Praktische Vaardigheden Ontwikkelen Geheugen Training | Page 11
5.
HET SCHAKELSYSTEEM
Verbindt verschillende elementen die je moet onthouden door ze in een of meerdere zinnen
te gieten. Stel dat je appel, kerk, mes, ei en vuurtoren wil onthouden, vorm dan een zin in de
aard van: de appel viel van de kerk, op mijn mes en rolde daarna samen met het ei in de
vuurtoren.
6.
VISUALISEER
"When you think something, you think in pictures. You don't think a thought in words. You
think a picture that expresses your thought. Working with this picture will produce it into your
experience." (Grace Speare).
Vat de te onthouden elementen samen in een beeld. Als kelner bijvoorbeeld deel je de zaak
in een aantal vaste sectoren in. De bestelling “medium voor de donkerharige vrouw aan talfel
drie” onthoud je dan door je een zwarte vrouw met sportkousen in de duinen voor te stellen.
Dat beeld kan je verder aanvullen in functie van het specifieke order.
Elementen die op een of andere manier samenhangen, kan je in je verbeelding aan elkaar
verbinden: steek ze in elkaar, plak ze op elkaar, laat ze samen spelen, dansen of wandelen,
stapel ze op, vorm er een ketting mee waarin je ze alfabetisch of naar kleur, vorm of grootte
rangschikt …
Stel een systeem op dat toelaat gemakkelijk grappige, opvallende, gekke, levendige beelden
te vormen aan de hand van de informatie die je wilt onthouden.
7.
PLAATSASSOCIATIE
Verbindt nieuwe, te onthouden elementen, met gekende plaatsen. Geef aandacht aan de
volgorde. Neem als uitgangspunt bijvoorbeeld herkenningspunten in de straat waar je woont,
de kamers van je woning of de meubels in je woonkamer. “appel, kerk, mes, ei, vuurtoren”
onthoud je dan bijvoorbeeld door de appel te zien in je inkomsthal, de kerk in de woonkamer,
het mes in de keuken, het ei in de garage, de vuurtoren op de trap ….
Nuttige associaties kunnen verder helpen om de elementen nog beter te onthouden.
Combineer eventueel met het schakelsysteem: “Bij het binnenkomen in mijn woning raap ik
de appel op (in de inkomsthal) en ga ermee naar de kerk (in de woonkamer).
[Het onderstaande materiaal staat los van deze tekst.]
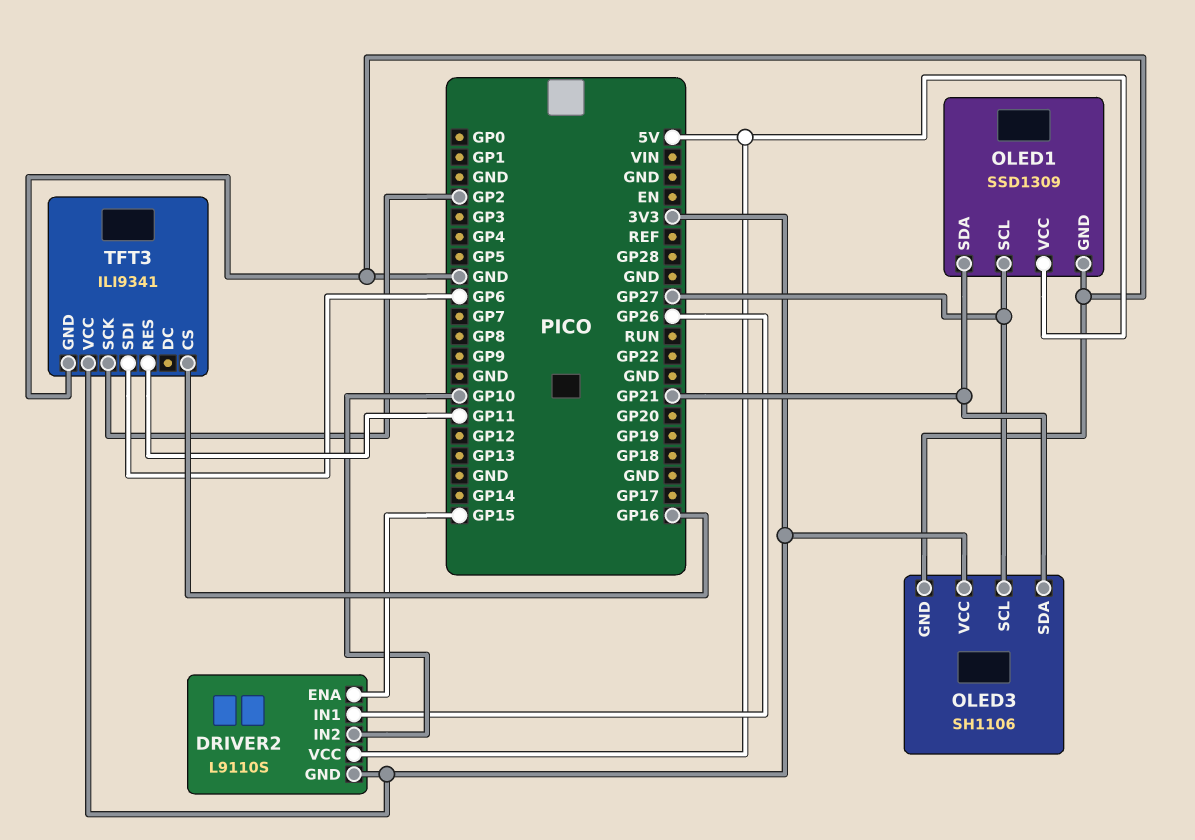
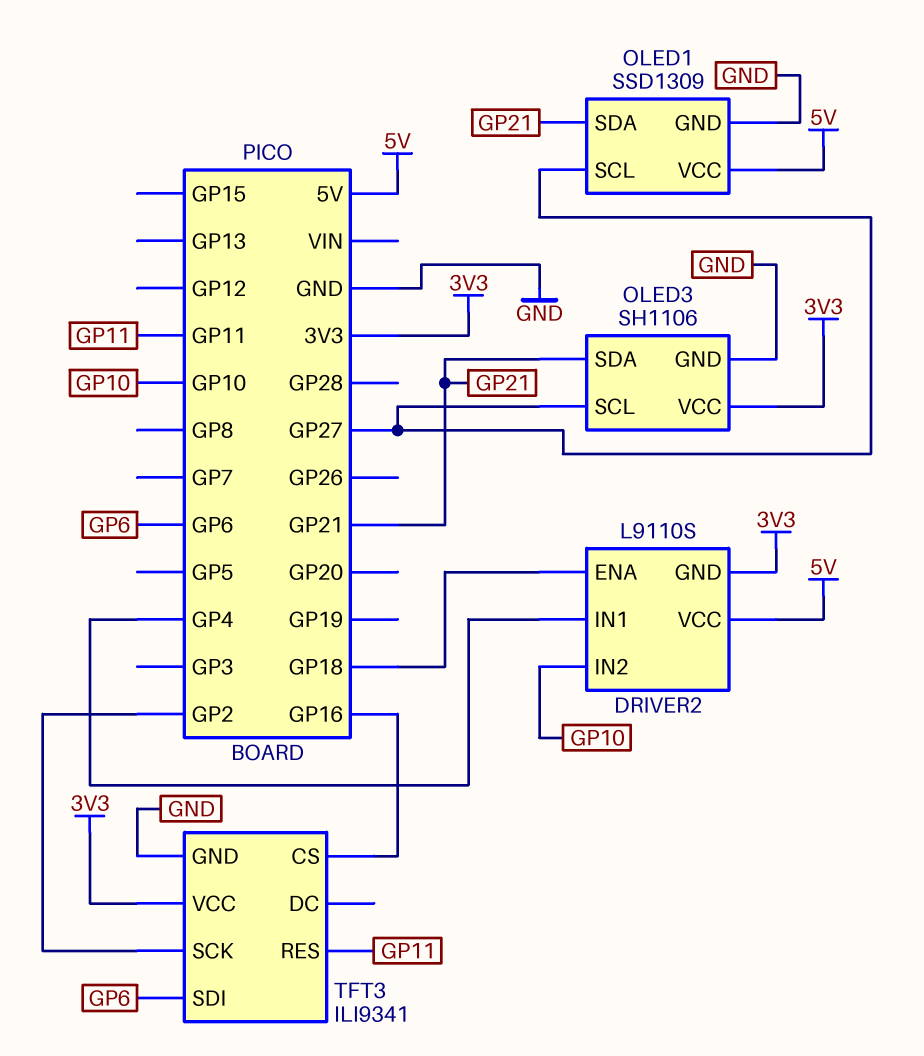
DRIVER2 pin ENA: GP15 -> GP18
DRIVER2 pin IN1: GP26 -> GP4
Na de mis zoek
ik een mes in de keuken. Samen met de appelschillen deponeer ik ook het ei uit de garage in
de vuilnisbak, waarna ik langs de trap naar de vuurtoren ga.
8.
PERSOON, LAND, STAD-ASSOCIATIE
Onthoud “appel, kerk, mes, ei, vuurtoren” door de elementen te verbinden met gekende
personen, landen, steden, …
Bijvoorbeeld: grootvader heeft een appel, grootmoeder gaat naar de kerk, vader draagt een
mes, moeder eet een ei, broer staat op een vuurtoren.
Of Canada-appel; Amerika-kerk, Mexico-mes, Nicaragua-ei, El Salvado-vuurtoren
9.
INFORMATIE STRUCTUREREN
A/ Per soort: Je bent al een heel eind ver als je weet dat je takenlijst bestaat uit twee
huishoudelijke karweitjes, twee boodschappen, … of dat elke les een hoofdstuk bevat over
techniek, een over het toepassingsveld, een over …
B/ Volgens grootte, belangrijkheid, leeftijd, kleur, vorm, geur, alfabetisch, chronologisch, ….
Je onthoudt 615949 gemakkelijker als 61 59 49 (dalende grootte)
C/ Volgens plaats: gebruik de volgorde waarin de producten in de supermarkt liggen ook voor
het opmaken van je boodschappenlijstje.